Um dos primeiros fiscais federais foi o veterinário Matias Paulino. Pernambucano, ele chegou a Aracaju e logo conheceu Lígia Maynard Garcez, a moça que dirigia um Ford, ¨rabo de peixe¨ azul e branco, chapa 1. Formam hoje um longevo e proativo casal com participação meritória em nossa sociedade, e o veterinário tornou-se também advogado, para estar junto, na Faculdade de Direito, da então namorada.

O assunto Matadouro, árido, até desprimoroso, envolve, felizmente, leves amenidades das quais temos de tratar com o devido carinho.

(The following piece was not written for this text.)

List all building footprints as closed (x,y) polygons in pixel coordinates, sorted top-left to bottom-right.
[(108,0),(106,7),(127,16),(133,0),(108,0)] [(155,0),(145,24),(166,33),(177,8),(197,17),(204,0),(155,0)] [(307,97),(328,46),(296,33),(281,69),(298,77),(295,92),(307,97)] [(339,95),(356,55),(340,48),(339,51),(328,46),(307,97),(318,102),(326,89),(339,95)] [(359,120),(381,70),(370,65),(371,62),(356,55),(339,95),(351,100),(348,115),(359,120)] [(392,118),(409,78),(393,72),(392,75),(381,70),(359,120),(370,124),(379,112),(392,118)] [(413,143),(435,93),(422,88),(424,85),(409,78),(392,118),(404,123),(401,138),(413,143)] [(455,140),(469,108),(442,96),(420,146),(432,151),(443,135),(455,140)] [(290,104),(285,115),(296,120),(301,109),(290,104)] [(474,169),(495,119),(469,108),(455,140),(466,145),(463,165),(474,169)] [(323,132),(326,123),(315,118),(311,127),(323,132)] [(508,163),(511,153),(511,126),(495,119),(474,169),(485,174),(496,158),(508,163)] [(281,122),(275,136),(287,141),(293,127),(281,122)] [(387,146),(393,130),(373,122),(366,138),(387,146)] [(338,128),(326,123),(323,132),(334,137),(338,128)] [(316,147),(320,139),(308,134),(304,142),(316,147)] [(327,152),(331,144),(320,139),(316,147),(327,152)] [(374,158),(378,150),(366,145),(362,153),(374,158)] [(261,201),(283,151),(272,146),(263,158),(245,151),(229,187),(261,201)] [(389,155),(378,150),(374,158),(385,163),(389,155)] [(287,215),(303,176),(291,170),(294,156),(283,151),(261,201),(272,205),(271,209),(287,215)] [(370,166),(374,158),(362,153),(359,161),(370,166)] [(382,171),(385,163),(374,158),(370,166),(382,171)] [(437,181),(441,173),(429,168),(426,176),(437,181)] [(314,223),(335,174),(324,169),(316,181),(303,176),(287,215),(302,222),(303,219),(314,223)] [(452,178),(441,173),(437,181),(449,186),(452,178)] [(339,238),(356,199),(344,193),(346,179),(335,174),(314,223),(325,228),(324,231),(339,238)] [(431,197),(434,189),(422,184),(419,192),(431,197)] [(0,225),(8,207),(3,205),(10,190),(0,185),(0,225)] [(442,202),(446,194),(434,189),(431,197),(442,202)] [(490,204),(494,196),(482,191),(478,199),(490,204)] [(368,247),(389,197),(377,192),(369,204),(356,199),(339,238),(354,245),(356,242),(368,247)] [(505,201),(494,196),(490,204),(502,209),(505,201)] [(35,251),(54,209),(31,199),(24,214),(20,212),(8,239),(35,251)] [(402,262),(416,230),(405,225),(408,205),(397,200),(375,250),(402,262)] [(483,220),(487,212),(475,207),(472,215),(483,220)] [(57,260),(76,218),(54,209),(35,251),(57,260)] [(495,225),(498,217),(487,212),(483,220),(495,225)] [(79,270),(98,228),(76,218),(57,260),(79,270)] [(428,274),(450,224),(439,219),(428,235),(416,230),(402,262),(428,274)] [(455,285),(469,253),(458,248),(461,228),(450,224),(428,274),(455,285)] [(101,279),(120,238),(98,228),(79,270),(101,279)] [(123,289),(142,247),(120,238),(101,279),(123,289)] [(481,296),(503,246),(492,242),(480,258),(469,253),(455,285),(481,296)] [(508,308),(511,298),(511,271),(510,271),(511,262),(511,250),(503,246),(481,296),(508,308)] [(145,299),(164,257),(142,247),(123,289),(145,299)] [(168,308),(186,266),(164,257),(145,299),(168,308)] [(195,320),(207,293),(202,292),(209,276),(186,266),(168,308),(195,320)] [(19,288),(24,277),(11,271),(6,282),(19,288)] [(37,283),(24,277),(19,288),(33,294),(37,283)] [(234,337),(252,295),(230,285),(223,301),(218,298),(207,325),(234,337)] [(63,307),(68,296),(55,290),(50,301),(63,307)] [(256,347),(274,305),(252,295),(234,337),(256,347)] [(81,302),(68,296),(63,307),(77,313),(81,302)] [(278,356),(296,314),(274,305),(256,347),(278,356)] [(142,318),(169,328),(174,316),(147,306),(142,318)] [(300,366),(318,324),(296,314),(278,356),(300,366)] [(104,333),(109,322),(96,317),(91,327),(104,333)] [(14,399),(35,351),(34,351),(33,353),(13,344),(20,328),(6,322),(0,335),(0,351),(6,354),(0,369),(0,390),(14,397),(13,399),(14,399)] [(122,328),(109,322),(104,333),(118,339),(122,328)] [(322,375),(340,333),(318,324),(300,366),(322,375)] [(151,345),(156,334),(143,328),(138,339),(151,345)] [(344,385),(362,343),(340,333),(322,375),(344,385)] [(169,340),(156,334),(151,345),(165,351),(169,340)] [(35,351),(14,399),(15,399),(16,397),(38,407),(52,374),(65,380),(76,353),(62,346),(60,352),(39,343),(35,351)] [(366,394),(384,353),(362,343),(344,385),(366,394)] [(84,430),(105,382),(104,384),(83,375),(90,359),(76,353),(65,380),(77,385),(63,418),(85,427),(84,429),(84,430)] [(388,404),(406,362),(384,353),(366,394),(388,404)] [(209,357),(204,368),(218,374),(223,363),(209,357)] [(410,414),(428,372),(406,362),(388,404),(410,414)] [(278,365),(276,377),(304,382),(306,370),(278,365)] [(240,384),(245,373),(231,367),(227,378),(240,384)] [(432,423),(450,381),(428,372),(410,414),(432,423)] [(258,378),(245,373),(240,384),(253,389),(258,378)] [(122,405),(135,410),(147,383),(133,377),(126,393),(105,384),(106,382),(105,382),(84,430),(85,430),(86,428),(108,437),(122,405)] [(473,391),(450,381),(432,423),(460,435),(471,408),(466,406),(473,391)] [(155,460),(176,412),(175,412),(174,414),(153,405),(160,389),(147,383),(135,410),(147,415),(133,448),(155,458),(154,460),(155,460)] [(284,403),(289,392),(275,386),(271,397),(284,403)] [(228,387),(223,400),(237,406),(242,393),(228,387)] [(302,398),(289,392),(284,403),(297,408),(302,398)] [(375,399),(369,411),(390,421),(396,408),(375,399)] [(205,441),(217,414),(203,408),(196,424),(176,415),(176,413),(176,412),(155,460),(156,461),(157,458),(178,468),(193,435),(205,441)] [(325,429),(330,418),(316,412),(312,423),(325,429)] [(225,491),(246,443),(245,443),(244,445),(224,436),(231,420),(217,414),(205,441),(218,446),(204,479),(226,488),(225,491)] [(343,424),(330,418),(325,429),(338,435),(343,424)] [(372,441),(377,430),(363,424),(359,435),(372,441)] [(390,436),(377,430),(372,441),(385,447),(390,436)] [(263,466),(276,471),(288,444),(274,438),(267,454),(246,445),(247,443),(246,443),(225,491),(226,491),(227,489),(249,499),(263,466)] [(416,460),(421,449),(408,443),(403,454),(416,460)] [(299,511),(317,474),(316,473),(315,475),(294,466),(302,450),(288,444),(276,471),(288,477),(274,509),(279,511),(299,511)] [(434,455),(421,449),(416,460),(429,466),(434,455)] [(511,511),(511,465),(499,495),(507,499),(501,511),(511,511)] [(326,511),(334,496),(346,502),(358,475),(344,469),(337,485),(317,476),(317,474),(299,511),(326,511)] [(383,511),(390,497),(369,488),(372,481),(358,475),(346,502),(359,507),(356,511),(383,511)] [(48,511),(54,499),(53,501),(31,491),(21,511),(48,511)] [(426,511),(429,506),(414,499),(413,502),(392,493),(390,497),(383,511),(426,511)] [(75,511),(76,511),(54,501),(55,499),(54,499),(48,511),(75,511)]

Mas, enfim, o Frigorífico de Aracaju também acabou, tragado pela concorrência predadora do abate clandestino, ou o ¨boi na folhinha¨, negócio em cujo entorno organizou-se uma máfia, com poder político, e pistola também.

Mas, por essa época já surgira a Nutrial em Propriá, empresa nascida da visão do empresário Murilo Dantas, que idealizou uma cadeia de produção verticalizada, e em escala. Não foi complementada, em face dos maus tratos que sofre no Brasil a atividade produtiva, para que se sobreponha, privilegiadamente, o parasitário capital rentista.

Agora, porém, com o surgimento do Frigorifico do grupo Maim, e do que será instalado pelo Grupo Maratá, às margens da nova rodovia Itabaiana-Itaporanga, iniciada por Jackson, e a ampliação do Nutrial, se tornará inevitável o encerramento das atividades dos matadouros municipais, que, tanto podem fazer a ¨felicidade¨ como a desgraça dos prefeitos.

Um detalhe: O frigorífico do grupo Maratá será voltado para a exportação de cortes especiais, o que agregará valor ao nosso produto.